- **AIM OF THE TASK**
Whenever a line in this data holds the word "round", report that line in full.

[Dataset items]
********
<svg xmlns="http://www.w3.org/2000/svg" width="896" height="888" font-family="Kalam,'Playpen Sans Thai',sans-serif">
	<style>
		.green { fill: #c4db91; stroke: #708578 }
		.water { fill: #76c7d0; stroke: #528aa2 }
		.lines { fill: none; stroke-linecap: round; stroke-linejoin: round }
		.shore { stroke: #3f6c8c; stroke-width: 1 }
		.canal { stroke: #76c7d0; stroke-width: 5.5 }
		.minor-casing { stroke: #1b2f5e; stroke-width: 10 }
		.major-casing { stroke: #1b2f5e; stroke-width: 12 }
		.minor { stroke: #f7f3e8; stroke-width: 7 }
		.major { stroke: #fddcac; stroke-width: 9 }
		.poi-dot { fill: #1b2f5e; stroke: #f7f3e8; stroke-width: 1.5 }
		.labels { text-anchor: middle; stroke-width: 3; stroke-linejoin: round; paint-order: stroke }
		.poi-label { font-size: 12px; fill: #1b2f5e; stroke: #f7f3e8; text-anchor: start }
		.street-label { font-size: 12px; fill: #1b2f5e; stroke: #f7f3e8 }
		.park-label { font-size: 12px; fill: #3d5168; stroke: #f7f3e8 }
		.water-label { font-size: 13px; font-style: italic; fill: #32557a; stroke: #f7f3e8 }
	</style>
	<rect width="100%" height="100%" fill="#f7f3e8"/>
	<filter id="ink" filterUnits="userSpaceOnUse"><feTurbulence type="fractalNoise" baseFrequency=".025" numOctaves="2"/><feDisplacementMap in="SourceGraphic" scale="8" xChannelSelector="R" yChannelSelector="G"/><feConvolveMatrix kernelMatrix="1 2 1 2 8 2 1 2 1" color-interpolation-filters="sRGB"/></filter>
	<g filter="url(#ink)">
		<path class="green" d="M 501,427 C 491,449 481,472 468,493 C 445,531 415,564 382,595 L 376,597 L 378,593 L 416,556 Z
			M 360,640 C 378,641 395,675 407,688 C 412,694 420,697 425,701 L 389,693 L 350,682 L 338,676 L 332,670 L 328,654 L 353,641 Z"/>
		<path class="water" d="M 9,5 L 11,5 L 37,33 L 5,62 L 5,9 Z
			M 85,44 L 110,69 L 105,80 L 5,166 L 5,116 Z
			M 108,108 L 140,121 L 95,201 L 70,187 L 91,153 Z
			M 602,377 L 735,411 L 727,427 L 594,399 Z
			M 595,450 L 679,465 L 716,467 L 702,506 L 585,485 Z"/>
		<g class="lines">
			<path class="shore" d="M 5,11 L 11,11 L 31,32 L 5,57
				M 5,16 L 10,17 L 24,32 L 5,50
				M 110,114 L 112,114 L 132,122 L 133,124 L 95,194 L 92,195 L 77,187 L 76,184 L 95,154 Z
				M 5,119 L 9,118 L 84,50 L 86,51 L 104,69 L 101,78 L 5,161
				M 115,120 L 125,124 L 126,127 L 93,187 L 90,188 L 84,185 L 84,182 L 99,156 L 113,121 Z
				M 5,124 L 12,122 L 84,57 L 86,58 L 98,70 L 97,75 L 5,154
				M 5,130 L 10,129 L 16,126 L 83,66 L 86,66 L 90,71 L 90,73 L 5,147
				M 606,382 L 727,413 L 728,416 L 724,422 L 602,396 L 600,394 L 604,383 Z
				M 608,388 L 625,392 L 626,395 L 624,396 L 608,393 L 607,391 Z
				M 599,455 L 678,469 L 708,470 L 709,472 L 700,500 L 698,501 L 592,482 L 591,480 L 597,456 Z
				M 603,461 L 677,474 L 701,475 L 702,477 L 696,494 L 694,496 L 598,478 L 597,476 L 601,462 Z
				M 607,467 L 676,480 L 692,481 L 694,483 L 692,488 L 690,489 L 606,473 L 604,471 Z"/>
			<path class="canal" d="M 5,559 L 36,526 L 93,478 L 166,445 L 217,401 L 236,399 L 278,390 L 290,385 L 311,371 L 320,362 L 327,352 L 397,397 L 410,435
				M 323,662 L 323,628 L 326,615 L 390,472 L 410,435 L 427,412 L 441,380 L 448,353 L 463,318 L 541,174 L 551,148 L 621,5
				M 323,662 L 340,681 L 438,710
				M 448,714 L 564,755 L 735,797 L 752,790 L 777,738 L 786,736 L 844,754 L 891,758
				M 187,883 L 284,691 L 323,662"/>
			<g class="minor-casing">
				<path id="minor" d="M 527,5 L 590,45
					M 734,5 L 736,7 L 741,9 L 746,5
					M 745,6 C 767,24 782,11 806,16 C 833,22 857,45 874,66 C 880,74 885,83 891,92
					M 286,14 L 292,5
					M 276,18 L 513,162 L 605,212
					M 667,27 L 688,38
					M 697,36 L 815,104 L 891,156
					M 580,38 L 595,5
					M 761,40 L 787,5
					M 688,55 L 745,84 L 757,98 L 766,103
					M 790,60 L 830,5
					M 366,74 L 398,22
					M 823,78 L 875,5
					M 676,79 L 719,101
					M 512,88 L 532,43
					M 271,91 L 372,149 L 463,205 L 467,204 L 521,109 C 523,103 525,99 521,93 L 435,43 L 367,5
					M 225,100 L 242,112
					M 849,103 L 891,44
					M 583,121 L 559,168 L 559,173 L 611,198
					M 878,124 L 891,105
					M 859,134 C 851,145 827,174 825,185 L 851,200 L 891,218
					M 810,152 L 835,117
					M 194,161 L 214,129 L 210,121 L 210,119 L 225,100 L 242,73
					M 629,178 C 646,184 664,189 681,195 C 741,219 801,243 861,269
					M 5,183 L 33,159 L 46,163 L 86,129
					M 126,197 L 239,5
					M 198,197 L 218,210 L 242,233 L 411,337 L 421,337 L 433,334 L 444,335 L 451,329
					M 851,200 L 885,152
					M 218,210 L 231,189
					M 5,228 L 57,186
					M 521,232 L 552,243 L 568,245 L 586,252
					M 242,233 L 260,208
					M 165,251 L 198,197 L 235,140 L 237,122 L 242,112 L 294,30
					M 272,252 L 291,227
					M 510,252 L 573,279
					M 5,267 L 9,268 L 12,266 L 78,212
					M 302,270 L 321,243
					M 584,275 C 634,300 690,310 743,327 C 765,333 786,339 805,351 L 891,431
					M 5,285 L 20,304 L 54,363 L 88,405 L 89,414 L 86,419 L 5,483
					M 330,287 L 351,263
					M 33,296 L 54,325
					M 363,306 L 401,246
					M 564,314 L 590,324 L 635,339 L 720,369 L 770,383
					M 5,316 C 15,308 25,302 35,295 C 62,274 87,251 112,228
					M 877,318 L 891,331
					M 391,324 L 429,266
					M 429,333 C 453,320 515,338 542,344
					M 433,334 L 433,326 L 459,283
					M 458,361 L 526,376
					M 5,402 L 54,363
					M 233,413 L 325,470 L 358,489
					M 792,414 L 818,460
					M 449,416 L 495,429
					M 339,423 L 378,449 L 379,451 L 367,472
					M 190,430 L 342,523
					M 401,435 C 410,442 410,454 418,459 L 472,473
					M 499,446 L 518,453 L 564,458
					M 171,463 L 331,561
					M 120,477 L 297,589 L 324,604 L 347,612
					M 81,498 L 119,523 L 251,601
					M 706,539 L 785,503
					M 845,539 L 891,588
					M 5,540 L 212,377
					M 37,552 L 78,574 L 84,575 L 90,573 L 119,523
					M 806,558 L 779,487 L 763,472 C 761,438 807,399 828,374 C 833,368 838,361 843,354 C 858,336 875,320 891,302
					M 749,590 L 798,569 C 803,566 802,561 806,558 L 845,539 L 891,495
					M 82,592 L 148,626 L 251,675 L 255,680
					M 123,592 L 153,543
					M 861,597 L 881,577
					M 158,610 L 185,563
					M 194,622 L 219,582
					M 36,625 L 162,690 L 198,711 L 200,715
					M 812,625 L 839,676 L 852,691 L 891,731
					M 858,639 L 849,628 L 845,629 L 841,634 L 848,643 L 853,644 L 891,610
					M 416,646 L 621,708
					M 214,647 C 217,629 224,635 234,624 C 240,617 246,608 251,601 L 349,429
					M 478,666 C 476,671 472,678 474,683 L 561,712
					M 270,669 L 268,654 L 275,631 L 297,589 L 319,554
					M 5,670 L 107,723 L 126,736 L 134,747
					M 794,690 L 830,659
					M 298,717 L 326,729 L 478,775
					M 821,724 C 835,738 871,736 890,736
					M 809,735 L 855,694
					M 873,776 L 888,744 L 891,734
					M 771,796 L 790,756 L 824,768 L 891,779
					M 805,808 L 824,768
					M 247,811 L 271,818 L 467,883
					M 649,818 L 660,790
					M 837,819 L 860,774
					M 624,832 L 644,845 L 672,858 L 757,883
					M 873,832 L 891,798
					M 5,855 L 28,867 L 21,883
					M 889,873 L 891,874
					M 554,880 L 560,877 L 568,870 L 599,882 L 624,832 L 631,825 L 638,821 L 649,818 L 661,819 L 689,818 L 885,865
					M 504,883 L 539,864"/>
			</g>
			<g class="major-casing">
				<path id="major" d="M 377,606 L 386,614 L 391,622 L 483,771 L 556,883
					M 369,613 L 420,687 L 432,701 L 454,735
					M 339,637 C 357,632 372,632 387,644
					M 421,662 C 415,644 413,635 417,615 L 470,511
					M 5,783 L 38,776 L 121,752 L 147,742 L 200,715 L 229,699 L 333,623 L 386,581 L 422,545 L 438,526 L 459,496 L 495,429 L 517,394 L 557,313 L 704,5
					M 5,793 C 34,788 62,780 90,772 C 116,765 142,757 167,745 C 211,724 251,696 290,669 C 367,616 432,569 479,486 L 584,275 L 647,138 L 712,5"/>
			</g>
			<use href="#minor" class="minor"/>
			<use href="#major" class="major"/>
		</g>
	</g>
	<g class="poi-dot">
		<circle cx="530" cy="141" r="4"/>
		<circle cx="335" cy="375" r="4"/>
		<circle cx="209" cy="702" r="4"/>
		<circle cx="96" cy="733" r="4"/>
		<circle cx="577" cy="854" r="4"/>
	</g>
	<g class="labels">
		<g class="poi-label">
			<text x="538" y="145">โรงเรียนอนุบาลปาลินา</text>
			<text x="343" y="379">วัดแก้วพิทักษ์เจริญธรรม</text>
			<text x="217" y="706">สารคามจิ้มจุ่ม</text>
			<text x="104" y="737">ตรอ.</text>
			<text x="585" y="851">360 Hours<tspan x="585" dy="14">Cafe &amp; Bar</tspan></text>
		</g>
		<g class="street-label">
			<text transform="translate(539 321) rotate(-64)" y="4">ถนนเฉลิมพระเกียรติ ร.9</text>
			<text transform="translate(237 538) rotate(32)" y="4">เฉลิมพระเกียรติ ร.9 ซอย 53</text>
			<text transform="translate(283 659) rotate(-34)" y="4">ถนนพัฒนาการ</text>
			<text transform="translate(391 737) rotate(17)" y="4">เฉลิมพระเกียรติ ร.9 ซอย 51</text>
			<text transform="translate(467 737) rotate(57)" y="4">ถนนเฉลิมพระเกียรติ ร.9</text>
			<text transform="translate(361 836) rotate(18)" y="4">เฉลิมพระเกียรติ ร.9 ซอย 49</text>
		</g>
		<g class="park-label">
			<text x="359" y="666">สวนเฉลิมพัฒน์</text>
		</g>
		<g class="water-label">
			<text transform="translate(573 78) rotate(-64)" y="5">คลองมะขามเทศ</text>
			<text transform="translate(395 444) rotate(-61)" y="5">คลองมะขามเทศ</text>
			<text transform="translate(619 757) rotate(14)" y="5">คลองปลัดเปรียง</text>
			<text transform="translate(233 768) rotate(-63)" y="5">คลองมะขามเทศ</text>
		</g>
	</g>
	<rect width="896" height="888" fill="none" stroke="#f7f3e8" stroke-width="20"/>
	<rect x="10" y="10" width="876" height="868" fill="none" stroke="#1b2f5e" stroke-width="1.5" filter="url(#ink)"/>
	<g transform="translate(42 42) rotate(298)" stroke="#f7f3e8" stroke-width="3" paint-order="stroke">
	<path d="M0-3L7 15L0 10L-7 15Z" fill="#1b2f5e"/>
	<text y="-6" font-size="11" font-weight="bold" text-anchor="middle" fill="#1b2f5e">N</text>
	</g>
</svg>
********
- **EXERCISE SOLUTION**
		.lines { fill: none; stroke-linecap: round; stroke-linejoin: round }
		.labels { text-anchor: middle; stroke-width: 3; stroke-linejoin: round; paint-order: stroke }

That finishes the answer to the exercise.